Copy the records from the beginning up to and including the line with "Цоколь Е14, шар, прозрачная", substituting "témoins" for each occurrence of "cookies" and keeping everything else unchanged. Leave the pictures out.

- Opening Delimiter -

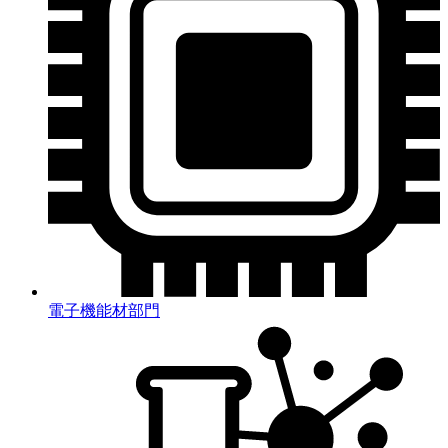
電子機能材部門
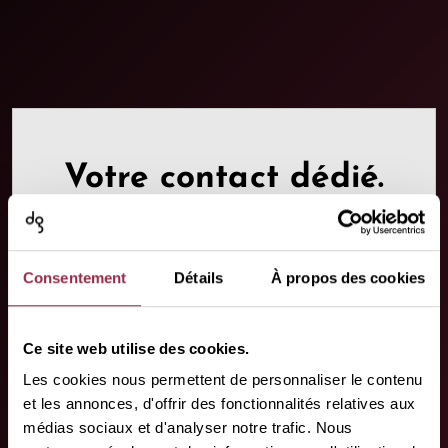
Votre contact dédié.
Nous sommes là où vous avez
besoin de nous !
Consentement
Détails
À propos des cookies
Ce site web utilise des cookies.
Les cookies nous permettent de personnaliser le contenu
et les annonces, d'offrir des fonctionnalités relatives aux
médias sociaux et d'analyser notre trafic. Nous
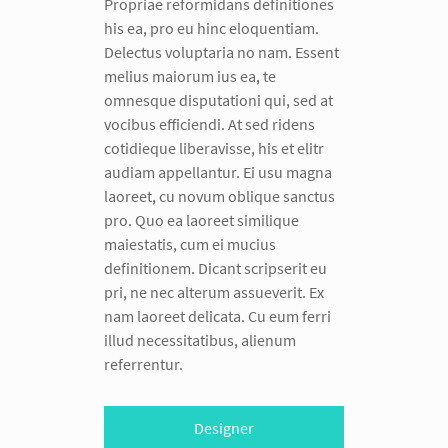
Propriae reformidans definitiones
his ea, pro eu hinc eloquentiam.
Delectus voluptaria no nam. Essent
melius maiorum ius ea, te
omnesque disputationi qui, sed at
vocibus efficiendi. At sed ridens
cotidieque liberavisse, his et elitr
audiam appellantur. Ei usu magna
laoreet, cu novum oblique sanctus
pro. Quo ea laoreet similique
maiestatis, cum ei mucius
definitionem. Dicant scripserit eu
pri, ne nec alterum assueverit. Ex
nam laoreet delicata. Cu eum ferri
illud necessitatibus, alienum
referrentur.
Designer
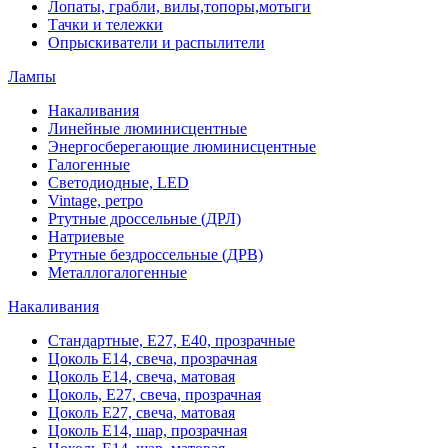
Лопаты, грабли, вилы,топоры,мотыги
Тачки и тележки
Опрыскиватели и распылители
Лампы
Накаливания
Линейные люминисцентные
Энергосберегающие люминисцентные
Галогенные
Светодиодные, LED
Vintage, ретро
Ртутные дроссельные (ДРЛ)
Натриевые
Ртутные бездроссельные (ДРВ)
Металлогалогенные
Накаливания
Стандартные, Е27, Е40, прозрачные
Цоколь Е14, свеча, прозрачная
Цоколь Е14, свеча, матовая
Цоколь, Е27, свеча, прозрачная
Цоколь Е27, свеча, матовая
Цоколь Е14, шар, прозрачная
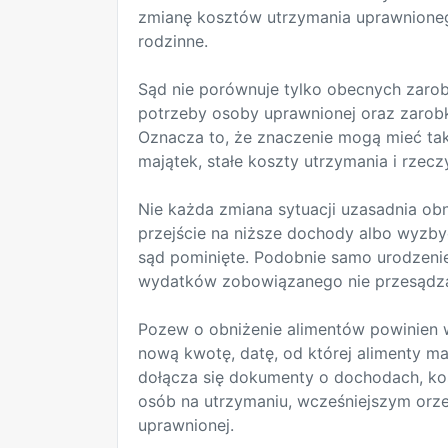
zmianę kosztów utrzymania uprawnionego
rodzinne.
Sąd nie porównuje tylko obecnych zaro
potrzeby osoby uprawnionej oraz zarob
Oznacza to, że znaczenie mogą mieć takż
majątek, stałe koszty utrzymania i rzec
Nie każda zmiana sytuacji uzasadnia ob
przejście na niższe dochody albo wyzb
sąd pominięte. Podobnie samo urodzenie
wydatków zobowiązanego nie przesądza 
Pozew o obniżenie alimentów powinien
nową kwotę, datę, od której alimenty ma
dołącza się dokumenty o dochodach, kosz
osób na utrzymaniu, wcześniejszym orz
uprawnionej.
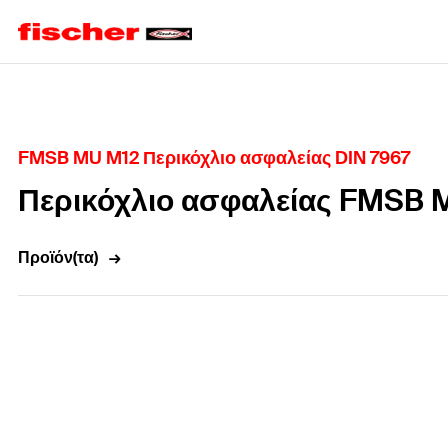
Home
FMSB MU M12 Περικόχλιο ασφαλείας DIN 7967
Περικόχλιο ασφαλείας FMSB 
Προϊόν(τα)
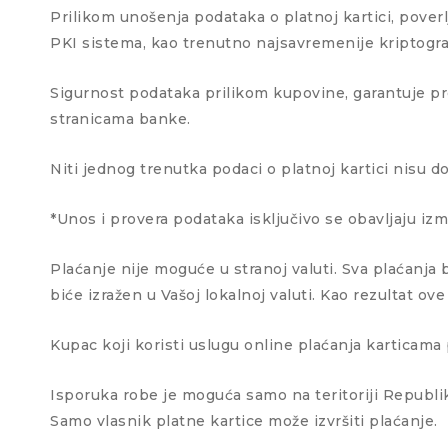
Prilikom unošenja podataka o platnoj kartici, pover
PKI sistema, kao trenutno najsavremenije kriptogra
Sigurnost podataka prilikom kupovine, garantuje pr
stranicama banke.
Niti jednog trenutka podaci o platnoj kartici nisu 
*Unos i provera podataka isključivo se obavljaju iz
Plaćanje nije moguće u stranoj valuti. Sva plaćanja b
biće izražen u Vašoj lokalnoj valuti. Kao rezultat 
Kupac koji koristi uslugu online plaćanja karticam
Isporuka robe je moguća samo na teritoriji Republik
Samo vlasnik platne kartice može izvršiti plaćanje.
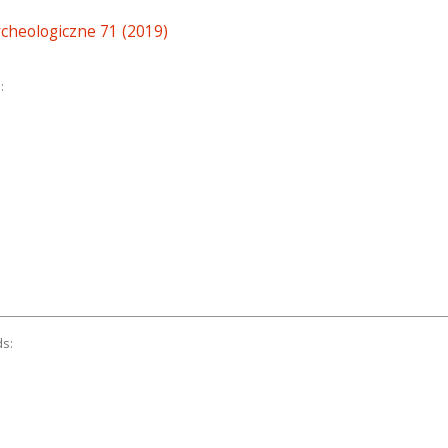
cheologiczne 71 (2019)
:
ds:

- Closing Delimiter -

● WRITTEN SOLUTION:
電子機能材部門
Votre contact dédié.
Nous sommes là où vous avez
besoin de nous !
Consentement
Détails
À propos des témoins
Ce site web utilise des témoins.
Les témoins nous permettent de personnaliser le contenu
et les annonces, d'offrir des fonctionnalités relatives aux
médias sociaux et d'analyser notre trafic. Nous
Propriae reformidans definitiones
his ea, pro eu hinc eloquentiam.
Delectus voluptaria no nam. Essent
melius maiorum ius ea, te
omnesque disputationi qui, sed at
vocibus efficiendi. At sed ridens
cotidieque liberavisse, his et elitr
audiam appellantur. Ei usu magna
laoreet, cu novum oblique sanctus
pro. Quo ea laoreet similique
maiestatis, cum ei mucius
definitionem. Dicant scripserit eu
pri, ne nec alterum assueverit. Ex
nam laoreet delicata. Cu eum ferri
illud necessitatibus, alienum
referrentur.
Designer
Лопаты, грабли, вилы,топоры,мотыги
Тачки и тележки
Опрыскиватели и распылители
Лампы
Накаливания
Линейные люминисцентные
Энергосберегающие люминисцентные
Галогенные
Светодиодные, LED
Vintage, ретро
Ртутные дроссельные (ДРЛ)
Натриевые
Ртутные бездроссельные (ДРВ)
Металлогалогенные
Накаливания
Стандартные, Е27, Е40, прозрачные
Цоколь Е14, свеча, прозрачная
Цоколь Е14, свеча, матовая
Цоколь, Е27, свеча, прозрачная
Цоколь Е27, свеча, матовая
Цоколь Е14, шар, прозрачная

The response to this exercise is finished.